2010-01-22

Departure

Written over a matter of some days, starting 18th of January

Two weeks left. Roughly. Actually, more like one week left.



I think back now, or begin to look at things, memories, in India, because Nino is leaving and everything last week, circled around this, preparing for her departure with tickets and taxis and preparing for coming back and setting up "a life" again, applying to universities and figuring out where to live, and now as she's scrambled around all afternoon into the dark of the evening in order to pack her rucksack, I too feel as if something is coming to an end for me as well. I start thinking about my own departure, the rough 30 hour train ride awaiting me, from Pondicherry to Mumbai, coming back to Hotel Moti, Colaba Causeway, where everything began in the shadow of Hotel Taj, on the dirty streets and the roads filled with cars driving as if fighting a battle for life and death with soundhorns and swearing in hindi and marathi.


Home sweet oddly tidy home. (YES this is tidy. Nino has packed all her things.)

I think about the other journeys I've made, bouncing inside cars on muddy roads, being brought all the way from rural Nilakkottai to central Madurai by a guy whose name I never grasped, traffic all around us, waiting for my bus till midnight and being dragged from the waiting room into a bus filled with men, not knowing where I was going until the busdriver shouted at me to get off and I somehow manage to find the right bus at the new station and spend a freezing night by an open window, the bus honking till your ears bleed, Bollywood music thumping throughout the night, suddenly time to get off, train station, impossible to find the train because I can't READ MALAYALAM script, finally found a guard, found my train, cup of chai, arrival. Next time, wrong train, waiting for hours and the station in the middle of the night, Indian men staring ominously at my lonely character that confuses them so with my black hair big eyes but to them oddly light skin. Indian families squat all over the platform as we wait, one hour, two hours, pitchblack, bad english being spoken on the speakers and something else that sounds like japanese.

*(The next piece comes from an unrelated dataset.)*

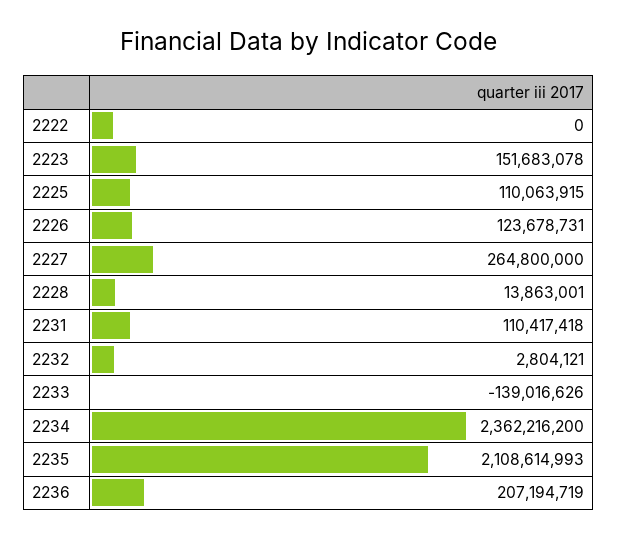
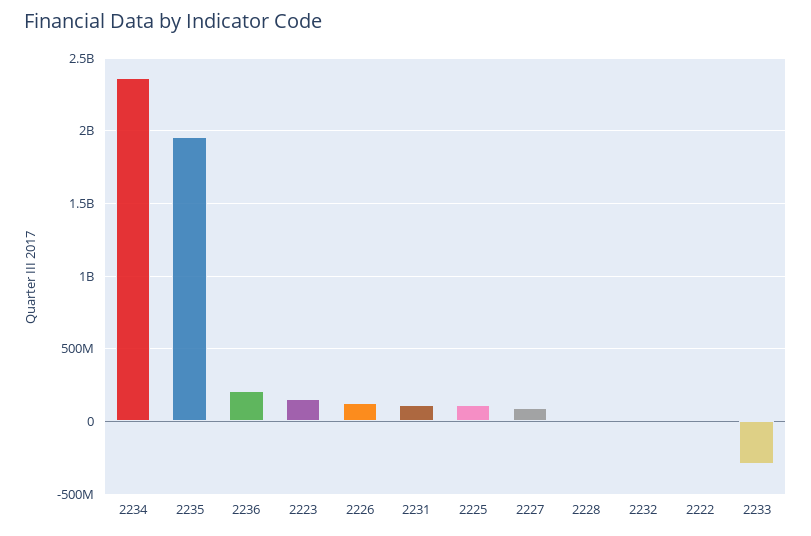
2227: 264800000 -> 100000000
2233: -139016626 -> -300000000
2235: 2108614993 -> 1950000000

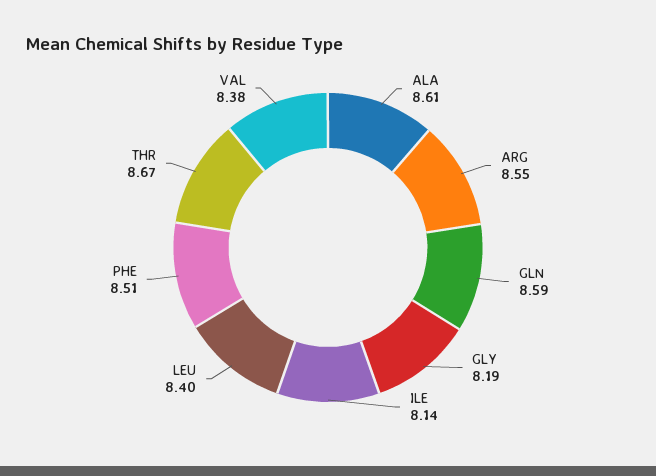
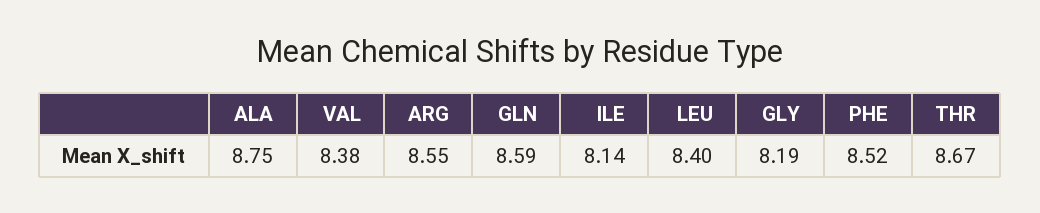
ALA: 8.61 -> 8.75
PHE: 8.51 -> 8.52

Train arrival, shit I'm the only woman in my compartment, scrambling up to the upper birth and travelling through time and space, not knowing when or where to get off. Black train filled with snoring and the many different scents of food and spices.

Madurai has the best train station ever. Digital signs announce the train both in Tamil and English as well as the wagon numbers as well so that one can start queuing up for your wagon as opposed to just standing all over the place.


So with Nino gone, here I am. David has gone to Bangalore due to the amount of Indian men wanting to beat him up, but I'm not much concerned. AV Security is on the case.